Shit. I knew it was a bad idea to give that witch an inch.
Gella hesitated, looking around, this time far less sure of herself. Like before however she stepped towards the mural and prostrated herself.
“Please Great Dun—”
I ignored her words as I felt a force manifest deep within the girl’s soul.
Please, please let them believe me.
< You have received a Prayer: +1 mana >
< Mana 15/9,919 >
< Would you like to respond? >
Ahh. I understand now. Of course, I would like to respond.
I reached out toward the wellspring of power inside Gella and found myself locked out. The power was there, but I had the barest sliver of connection to it. That was fine, I did not need her mana for this. Like before I had a question to ask her.
Would you be willing to be my sword?
I sent the mana of my message into her soul, bypassing her mind entirely. The girl shivered uncontrollably, nearly spasming, but I would not ask this question to her mind. For this, I needed a true response. My request was complicated. Riddled with indecision and fear with none of the rosy outlook common to advertisements. I hid none of my insecurity about how the war may go or any of my doubts about tackling a god.

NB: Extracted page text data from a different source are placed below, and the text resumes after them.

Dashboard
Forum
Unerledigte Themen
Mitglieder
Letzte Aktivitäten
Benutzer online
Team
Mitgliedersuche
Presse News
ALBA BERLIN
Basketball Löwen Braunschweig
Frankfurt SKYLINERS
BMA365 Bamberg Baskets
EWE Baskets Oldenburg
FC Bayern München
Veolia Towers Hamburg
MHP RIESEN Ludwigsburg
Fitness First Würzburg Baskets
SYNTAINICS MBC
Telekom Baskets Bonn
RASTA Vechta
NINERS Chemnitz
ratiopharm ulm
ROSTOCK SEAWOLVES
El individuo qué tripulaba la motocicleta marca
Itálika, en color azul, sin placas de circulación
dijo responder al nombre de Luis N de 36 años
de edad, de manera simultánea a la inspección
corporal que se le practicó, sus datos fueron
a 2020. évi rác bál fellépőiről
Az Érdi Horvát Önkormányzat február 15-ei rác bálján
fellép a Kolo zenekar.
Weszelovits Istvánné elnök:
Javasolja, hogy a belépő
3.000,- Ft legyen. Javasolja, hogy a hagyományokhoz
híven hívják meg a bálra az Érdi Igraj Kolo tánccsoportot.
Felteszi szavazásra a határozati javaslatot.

Like a bell that had been rung, a pure note emanated out of her soul. It was a complex sound with a fractal complexity detailing precisely how far she was willing to go. It spoke of confused, undirected anger. At feeling lost and alone along a long broken road. It spoke of shock and grief, but with an undertone of hope and a dream.
The message came to me and I understood it instantly. Intent was far more nuanced than language and could convey so much more. Gella would fight for me if I asked. She just didn’t want to do it alone.

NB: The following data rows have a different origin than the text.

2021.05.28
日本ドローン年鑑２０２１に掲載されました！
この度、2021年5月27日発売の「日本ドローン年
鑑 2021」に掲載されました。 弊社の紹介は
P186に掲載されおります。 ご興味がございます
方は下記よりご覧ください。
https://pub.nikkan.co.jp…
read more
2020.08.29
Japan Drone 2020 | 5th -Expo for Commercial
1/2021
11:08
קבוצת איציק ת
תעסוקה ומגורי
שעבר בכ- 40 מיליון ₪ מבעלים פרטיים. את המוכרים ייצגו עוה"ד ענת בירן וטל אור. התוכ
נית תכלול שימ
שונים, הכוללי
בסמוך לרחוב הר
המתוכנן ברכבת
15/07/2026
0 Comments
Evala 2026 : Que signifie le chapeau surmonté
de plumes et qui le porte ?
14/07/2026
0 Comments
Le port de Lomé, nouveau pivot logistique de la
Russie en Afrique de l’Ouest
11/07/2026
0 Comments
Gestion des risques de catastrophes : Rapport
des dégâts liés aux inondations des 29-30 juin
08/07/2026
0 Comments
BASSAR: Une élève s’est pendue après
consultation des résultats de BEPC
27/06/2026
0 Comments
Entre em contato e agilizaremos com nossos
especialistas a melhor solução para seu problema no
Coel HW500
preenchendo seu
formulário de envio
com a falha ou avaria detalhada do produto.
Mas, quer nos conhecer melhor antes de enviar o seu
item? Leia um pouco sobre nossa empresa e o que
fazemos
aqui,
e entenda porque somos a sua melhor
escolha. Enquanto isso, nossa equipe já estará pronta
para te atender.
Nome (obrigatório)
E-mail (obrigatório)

With a gentle smile, I turned to the others. Miranda would never work. She was the girl’s mother, but despite her recent failure, she had not learned. Even if she would be willing to help, I was not willing to work with her. Then there was Christina. Poor broken Christina. Her soul was fragmented and incapable of leaving to achieve the tasks I would need in the coming conflict. If her soul was fixed, perhaps she could serve, but I was not yet ready to undertake the repair of her fractured soul.
That left Kellar. Mysterious enslaved Kellar. The believer. How ironic. How...useful. Yes. He would do wonderfully.
I laughed and brought my mana to bear.
Kellar.
He shuddered, falling to his knees in rapture as his name resonated through the caverns of his mortal mind.
I’ll send the thunder from the sky, and the fire raining down.
A tear rose unbidden to the man’s eyes as he stared off into space. Lost in the vision of my words.
I’ll send my horde. I’ll send my swarm.
Kellar closed his eyes as my words crashed into him. It was only his enhanced tier-four body that allowed him to withstand them so well.
To every field, to every town,
Somehow, he smiled, and I felt a shift inside him.
Until She breaks. Until She yields, and your people are free.
He opened his arms wide, looking up at the sky in rapture.
Will you be my shield?
“I will,” he croaked. His voice was hoarse and full of uncontrolled emotion.
< You have received a Prayer: +255 mana >
< Mana 270/9,919 >
< Would you like to respond? >
The floodgates opened and a wave of mana rushed toward me. It was an unfettered flood as if Kellar cared not at all for his safety. I studied his soul and saw the normal barriers that restricted my meddling were gone. Entirely stripped down by a glowing message that pulsed in tune with his heart.
Free My People.
Ahh, silly human. You will work with me to free your people. But...If you are going to be so open with your body, I think I might just make some...modifications.